**WHAT IS REQUIRED:** Please copy out the full listing that follows exactly; no picture belongs in the copy.

== Segment start ==

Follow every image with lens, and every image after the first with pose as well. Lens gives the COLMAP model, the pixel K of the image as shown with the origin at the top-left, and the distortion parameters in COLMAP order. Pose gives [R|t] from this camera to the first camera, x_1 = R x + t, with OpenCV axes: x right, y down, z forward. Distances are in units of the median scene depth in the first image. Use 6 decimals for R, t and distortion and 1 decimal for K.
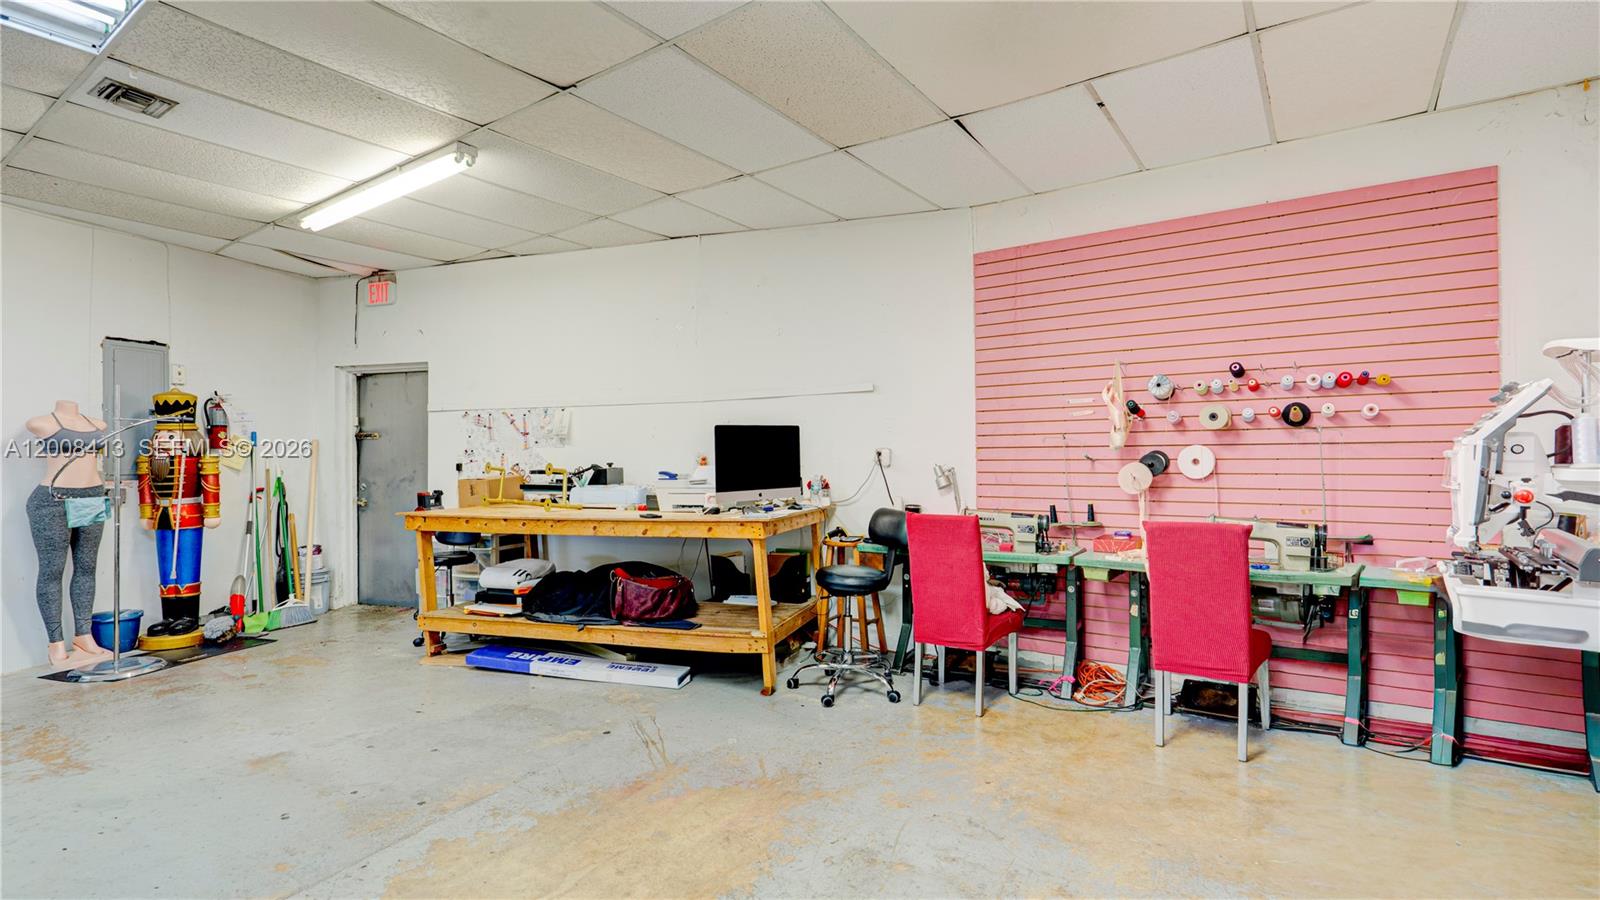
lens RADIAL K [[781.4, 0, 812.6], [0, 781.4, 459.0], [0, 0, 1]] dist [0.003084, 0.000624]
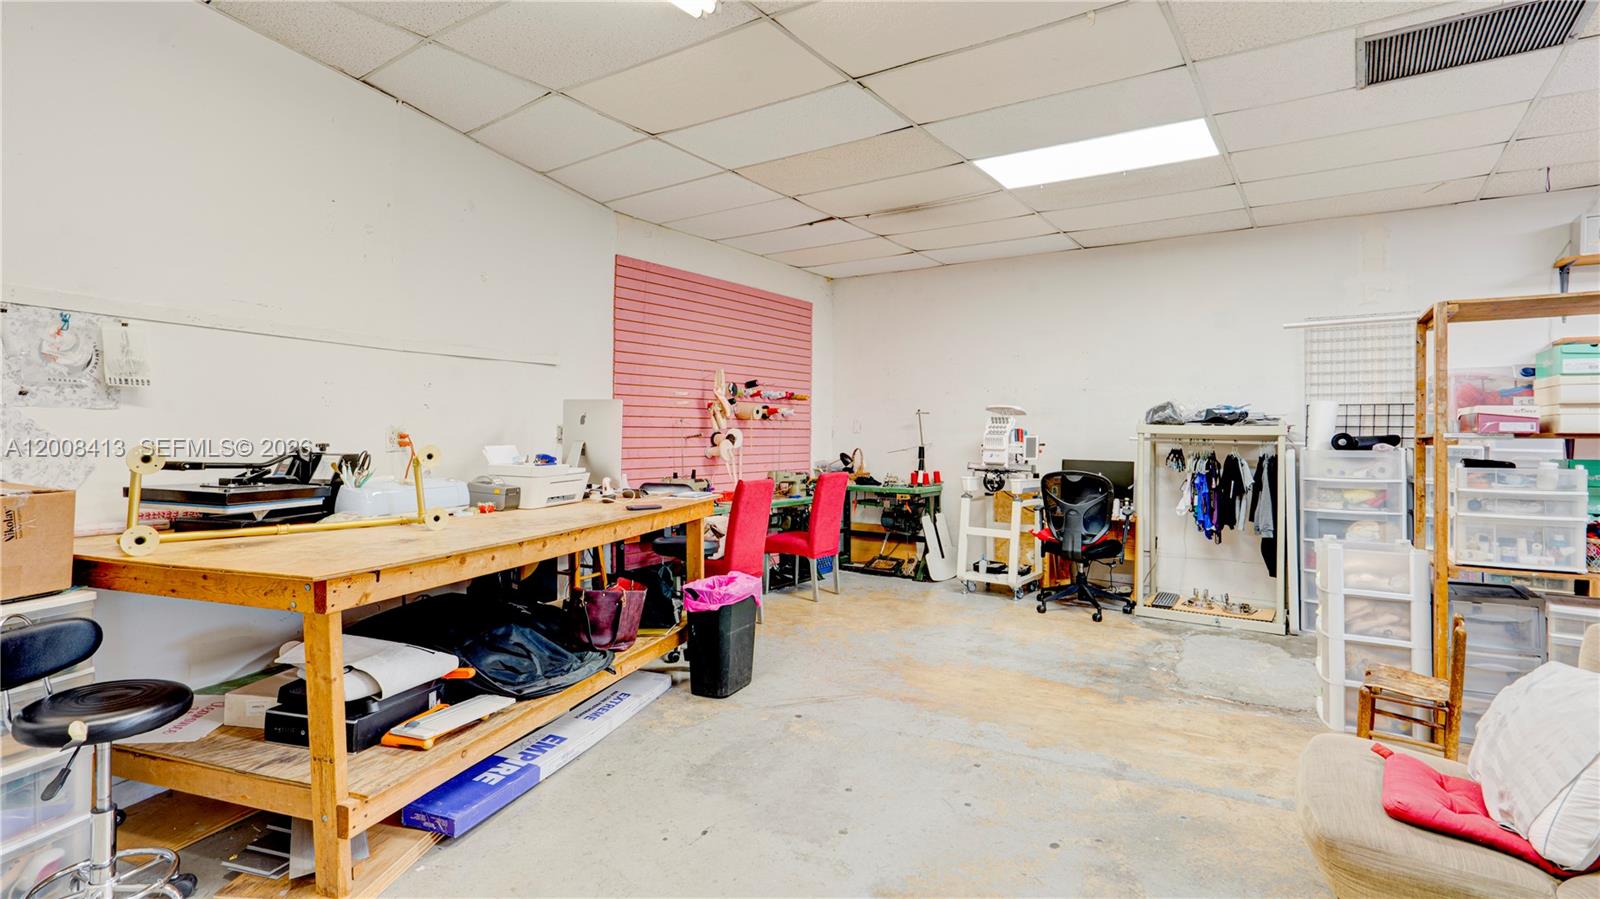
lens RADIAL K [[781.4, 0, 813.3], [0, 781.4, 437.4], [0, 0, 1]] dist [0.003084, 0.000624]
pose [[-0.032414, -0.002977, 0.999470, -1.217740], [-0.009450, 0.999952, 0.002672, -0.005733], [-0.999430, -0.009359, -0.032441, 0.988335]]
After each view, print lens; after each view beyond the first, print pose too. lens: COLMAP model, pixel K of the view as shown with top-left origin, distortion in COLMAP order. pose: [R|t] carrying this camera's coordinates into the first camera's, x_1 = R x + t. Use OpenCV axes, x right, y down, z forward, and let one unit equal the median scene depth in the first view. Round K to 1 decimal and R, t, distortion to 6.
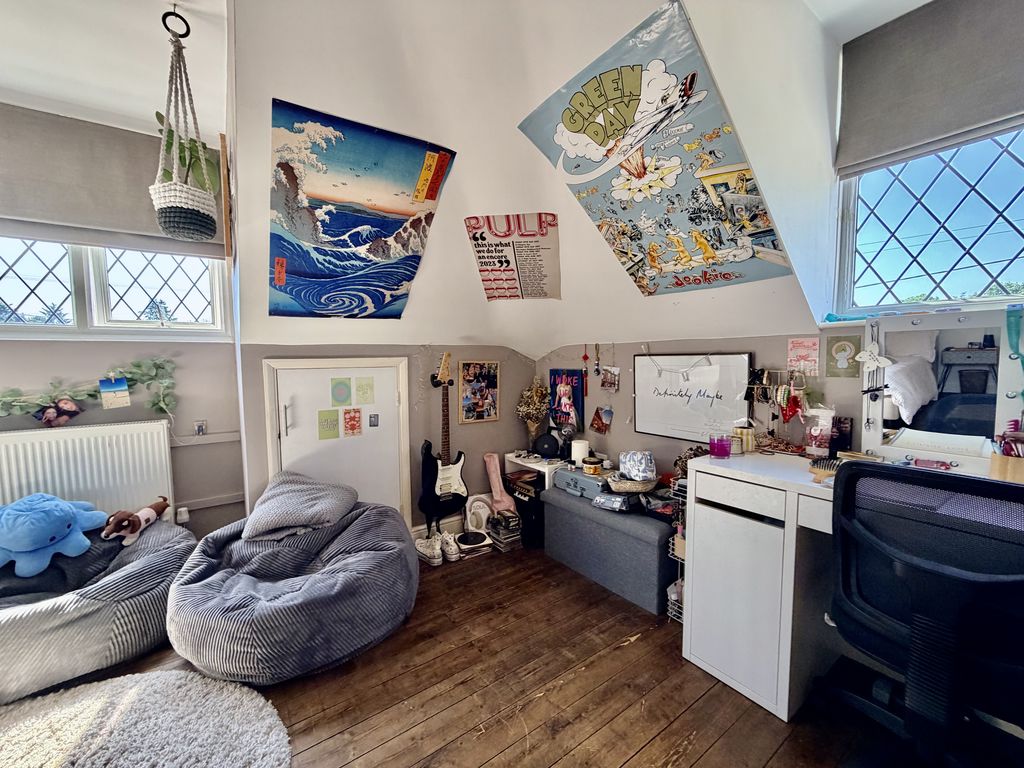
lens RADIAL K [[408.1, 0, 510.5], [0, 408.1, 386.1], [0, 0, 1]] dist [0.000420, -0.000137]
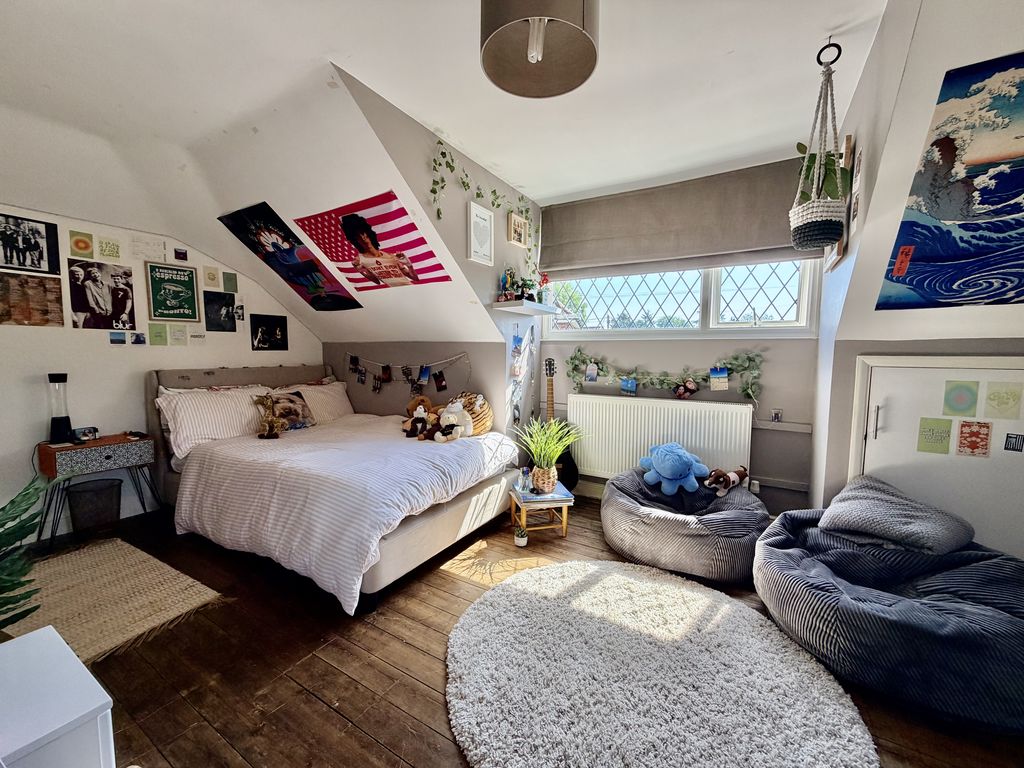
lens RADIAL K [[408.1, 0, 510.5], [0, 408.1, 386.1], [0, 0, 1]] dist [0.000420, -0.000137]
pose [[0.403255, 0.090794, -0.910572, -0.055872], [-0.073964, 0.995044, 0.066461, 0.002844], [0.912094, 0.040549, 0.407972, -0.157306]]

== Segment end ==

**RESULT BELOW:**
Follow every image with lens, and every image after the first with pose as well. Lens gives the COLMAP model, the pixel K of the image as shown with the origin at the top-left, and the distortion parameters in COLMAP order. Pose gives [R|t] from this camera to the first camera, x_1 = R x + t, with OpenCV axes: x right, y down, z forward. Distances are in units of the median scene depth in the first image. Use 6 decimals for R, t and distortion and 1 decimal for K.
lens RADIAL K [[781.4, 0, 812.6], [0, 781.4, 459.0], [0, 0, 1]] dist [0.003084, 0.000624]
lens RADIAL K [[781.4, 0, 813.3], [0, 781.4, 437.4], [0, 0, 1]] dist [0.003084, 0.000624]
pose [[-0.032414, -0.002977, 0.999470, -1.217740], [-0.009450, 0.999952, 0.002672, -0.005733], [-0.999430, -0.009359, -0.032441, 0.988335]]
After each view, print lens; after each view beyond the first, print pose too. lens: COLMAP model, pixel K of the view as shown with top-left origin, distortion in COLMAP order. pose: [R|t] carrying this camera's coordinates into the first camera's, x_1 = R x + t. Use OpenCV axes, x right, y down, z forward, and let one unit equal the median scene depth in the first view. Round K to 1 decimal and R, t, distortion to 6.
lens RADIAL K [[408.1, 0, 510.5], [0, 408.1, 386.1], [0, 0, 1]] dist [0.000420, -0.000137]
lens RADIAL K [[408.1, 0, 510.5], [0, 408.1, 386.1], [0, 0, 1]] dist [0.000420, -0.000137]
pose [[0.403255, 0.090794, -0.910572, -0.055872], [-0.073964, 0.995044, 0.066461, 0.002844], [0.912094, 0.040549, 0.407972, -0.157306]]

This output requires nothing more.